The new evidence review by the national justice charity Revolving Doors for T2A (Transition to Adulthood), reveals that delivering tailored interventions that meet the health and human needs of young adults can turn young people’s lives around, reduce crime and improve public safety.
The review brings together the latest evidence and emerging good practice that are shown to support young adults to move away from the criminal justice system. It highlights the need to scale up investment in police assisted diversion services to meet the ever-rising time demand on policing and courts.
Evidence from this review recommends that police-assisted diversion services should:
- Avoid prosecutions for low-level and non-violent crimes where possible to have the most impact
- Deliver tailored responses to meet the specific needs of young adults’ health, human needs and maturity
- Apply trauma-informed approaches to understand root causes of crime and minimise harm
- Adopt a gender-specific and culturally competent approach to achieve equable outcomes for young adults in the criminal justice system
- Promote a pro-social identity that builds on their strengths and abilities and empowers them to shape their own future
- Link young adults and their families into sustainable and long-term support to prevent future crises.
Pavan Dhaliwal, Chief Executive of Revolving Doors Agency, said,
“The benefits of out of court disposals are generally well known but what is often lacking is evidence about works about these programmes specifically and importantly given the fact that they make up around a third of all police cases, what works in reducing reoffending in young adults.
This new review shines a light on interventions that are most effective for diverting young adults into support. It pushes the New Generation agenda forward into practical steps towards reducing reoffending and offers the chance for young adults to turn their lives around.
With magistrates’ courts backlogs expected to rise ten-fold, it is vital that police and crime commissioners invest in diversion services so that the police can deal with low-level crime effectively.”
Natasha, New Generation young adult campaigner, said,
“What made the biggest difference for me was having a consistent support worker who worked with me at every step of my journey, taught me how to notice patterns, followed up after I left the service, and encouraged me to seek help. I liked how they did not judge me or make me feel less than. This made me see the light at the end of the tunnel and push me to make the positive changes and embark on my journey to change.”

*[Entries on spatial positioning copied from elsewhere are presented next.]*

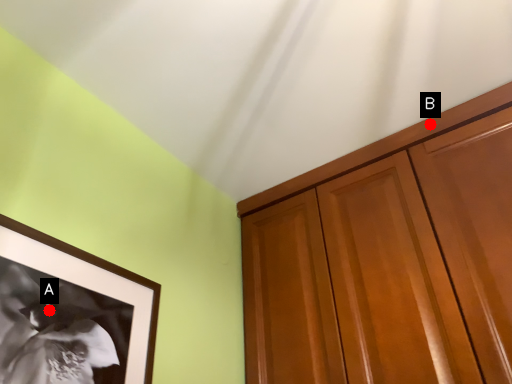
Question: Two points are circled on the image, labeled by A and B beside each circle. Which point is further to the camera?

Choices:
 (A) A is further
 (B) B is further

Answer: (B)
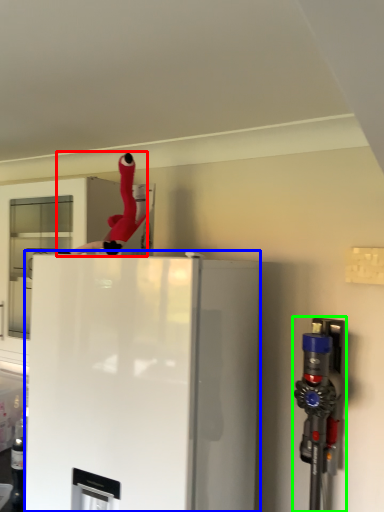
Question: Based on their relative distances, which object is farther from person (highlighted by a red box)? Choose from refrigerator (highlighted by a blue box) and appliance (highlighted by a green box).

Choices:
 (A) refrigerator
 (B) appliance

Answer: (B)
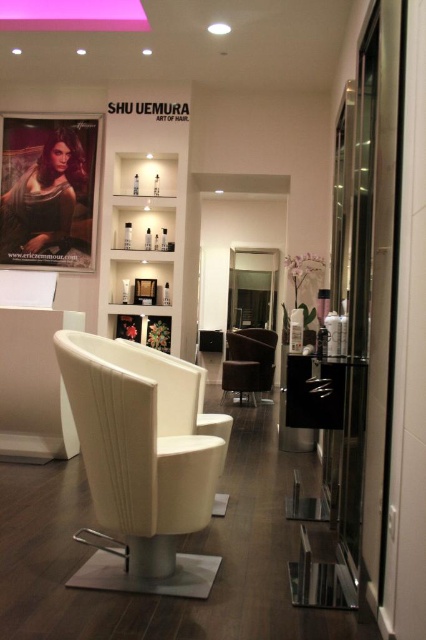
Is matte black poster at left shorter than velvet brown armchair at center?

No, matte black poster at left is not shorter than velvet brown armchair at center.

Does matte black poster at left have a larger size compared to velvet brown armchair at center?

Joyce Moseley, Chair, T2A said:
“T2A (Transition to Adulthood) has been working to develop and collate best practice evidence from the UK and globally to understand how young adults (18 to 25) can best be supported to move away from crime. This report from the Revolving Doors Agency makes a valuable contribution to that evidence base of diversionary approaches for young adults. Young adulthood can be a time of high offending but it is also the period where with the right interventions rapid desistance from the cycle of crisis and crime can be achieved.”